→ **A portion of a data file**
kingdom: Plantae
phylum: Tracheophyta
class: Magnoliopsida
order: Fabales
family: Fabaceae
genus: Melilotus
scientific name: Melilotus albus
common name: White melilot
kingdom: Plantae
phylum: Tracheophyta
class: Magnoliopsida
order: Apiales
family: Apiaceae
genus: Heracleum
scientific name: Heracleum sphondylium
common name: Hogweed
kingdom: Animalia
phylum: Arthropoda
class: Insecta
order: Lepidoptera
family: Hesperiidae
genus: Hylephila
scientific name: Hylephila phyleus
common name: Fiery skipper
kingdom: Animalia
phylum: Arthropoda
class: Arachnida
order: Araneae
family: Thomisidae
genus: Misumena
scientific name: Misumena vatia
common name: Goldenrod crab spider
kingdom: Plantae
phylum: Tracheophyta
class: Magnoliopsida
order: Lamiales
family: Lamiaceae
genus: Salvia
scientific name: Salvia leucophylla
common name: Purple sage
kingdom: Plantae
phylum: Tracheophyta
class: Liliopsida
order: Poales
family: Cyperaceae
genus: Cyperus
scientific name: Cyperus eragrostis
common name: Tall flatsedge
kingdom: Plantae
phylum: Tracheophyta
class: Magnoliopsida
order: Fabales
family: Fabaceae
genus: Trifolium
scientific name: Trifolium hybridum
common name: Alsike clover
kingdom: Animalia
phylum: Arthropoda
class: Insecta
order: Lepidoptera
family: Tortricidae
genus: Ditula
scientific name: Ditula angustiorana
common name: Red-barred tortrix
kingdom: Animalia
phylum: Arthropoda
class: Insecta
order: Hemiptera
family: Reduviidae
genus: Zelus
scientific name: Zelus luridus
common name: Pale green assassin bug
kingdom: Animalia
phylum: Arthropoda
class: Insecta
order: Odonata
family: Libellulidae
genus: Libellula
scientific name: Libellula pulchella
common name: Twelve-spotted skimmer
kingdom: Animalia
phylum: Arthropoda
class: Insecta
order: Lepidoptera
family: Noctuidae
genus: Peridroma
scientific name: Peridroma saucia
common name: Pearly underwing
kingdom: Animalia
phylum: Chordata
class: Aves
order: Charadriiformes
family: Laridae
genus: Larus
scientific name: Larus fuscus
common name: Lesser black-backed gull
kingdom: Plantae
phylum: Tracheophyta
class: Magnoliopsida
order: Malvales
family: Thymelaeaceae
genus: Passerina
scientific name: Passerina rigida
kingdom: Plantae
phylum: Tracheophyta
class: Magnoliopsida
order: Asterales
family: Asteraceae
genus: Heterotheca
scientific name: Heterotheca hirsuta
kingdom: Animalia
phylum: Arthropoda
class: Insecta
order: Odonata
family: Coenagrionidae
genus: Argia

→ **AIM**
Present every line of the items above as a Markdown table with two columns, Row and Line, numbering the lines in order and omitting any blank lines.

→ **WRITTEN SOLUTION**
| Row | Line |
|---|---|
| 1 | kingdom: Plantae |
| 2 | phylum: Tracheophyta |
| 3 | class: Magnoliopsida |
| 4 | order: Fabales |
| 5 | family: Fabaceae |
| 6 | genus: Melilotus |
| 7 | scientific name: Melilotus albus |
| 8 | common name: White melilot |
| 9 | kingdom: Plantae |
| 10 | phylum: Tracheophyta |
| 11 | class: Magnoliopsida |
| 12 | order: Apiales |
| 13 | family: Apiaceae |
| 14 | genus: Heracleum |
| 15 | scientific name: Heracleum sphondylium |
| 16 | common name: Hogweed |
| 17 | kingdom: Animalia |
| 18 | phylum: Arthropoda |
| 19 | class: Insecta |
| 20 | order: Lepidoptera |
| 21 | family: Hesperiidae |
| 22 | genus: Hylephila |
| 23 | scientific name: Hylephila phyleus |
| 24 | common name: Fiery skipper |
| 25 | kingdom: Animalia |
| 26 | phylum: Arthropoda |
| 27 | class: Arachnida |
| 28 | order: Araneae |
| 29 | family: Thomisidae |
| 30 | genus: Misumena |
| 31 | scientific name: Misumena vatia |
| 32 | common name: Goldenrod crab spider |
| 33 | kingdom: Plantae |
| 34 | phylum: Tracheophyta |
| 35 | class: Magnoliopsida |
| 36 | order: Lamiales |
| 37 | family: Lamiaceae |
| 38 | genus: Salvia |
| 39 | scientific name: Salvia leucophylla |
| 40 | common name: Purple sage |
| 41 | kingdom: Plantae |
| 42 | phylum: Tracheophyta |
| 43 | class: Liliopsida |
| 44 | order: Poales |
| 45 | family: Cyperaceae |
| 46 | genus: Cyperus |
| 47 | scientific name: Cyperus eragrostis |
| 48 | common name: Tall flatsedge |
| 49 | kingdom: Plantae |
| 50 | phylum: Tracheophyta |
| 51 | class: Magnoliopsida |
| 52 | order: Fabales |
| 53 | family: Fabaceae |
| 54 | genus: Trifolium |
| 55 | scientific name: Trifolium hybridum |
| 56 | common name: Alsike clover |
| 57 | kingdom: Animalia |
| 58 | phylum: Arthropoda |
| 59 | class: Insecta |
| 60 | order: Lepidoptera |
| 61 | family: Tortricidae |
| 62 | genus: Ditula |
| 63 | scientific name: Ditula angustiorana |
| 64 | common name: Red-barred tortrix |
| 65 | kingdom: Animalia |
| 66 | phylum: Arthropoda |
| 67 | class: Insecta |
| 68 | order: Hemiptera |
| 69 | family: Reduviidae |
| 70 | genus: Zelus |
| 71 | scientific name: Zelus luridus |
| 72 | common name: Pale green assassin bug |
| 73 | kingdom: Animalia |
| 74 | phylum: Arthropoda |
| 75 | class: Insecta |
| 76 | order: Odonata |
| 77 | family: Libellulidae |
| 78 | genus: Libellula |
| 79 | scientific name: Libellula pulchella |
| 80 | common name: Twelve-spotted skimmer |
| 81 | kingdom: Animalia |
| 82 | phylum: Arthropoda |
| 83 | class: Insecta |
| 84 | order: Lepidoptera |
| 85 | family: Noctuidae |
| 86 | genus: Peridroma |
| 87 | scientific name: Peridroma saucia |
| 88 | common name: Pearly underwing |
| 89 | kingdom: Animalia |
| 90 | phylum: Chordata |
| 91 | class: Aves |
| 92 | order: Charadriiformes |
| 93 | family: Laridae |
| 94 | genus: Larus |
| 95 | scientific name: Larus fuscus |
| 96 | common name: Lesser black-backed gull |
| 97 | kingdom: Plantae |
| 98 | phylum: Tracheophyta |
| 99 | class: Magnoliopsida |
| 100 | order: Malvales |
| 101 | family: Thymelaeaceae |
| 102 | genus: Passerina |
| 103 | scientific name: Passerina rigida |
| 104 | kingdom: Plantae |
| 105 | phylum: Tracheophyta |
| 106 | class: Magnoliopsida |
| 107 | order: Asterales |
| 108 | family: Asteraceae |
| 109 | genus: Heterotheca |
| 110 | scientific name: Heterotheca hirsuta |
| 111 | kingdom: Animalia |
| 112 | phylum: Arthropoda |
| 113 | class: Insecta |
| 114 | order: Odonata |
| 115 | family: Coenagrionidae |
| 116 | genus: Argia |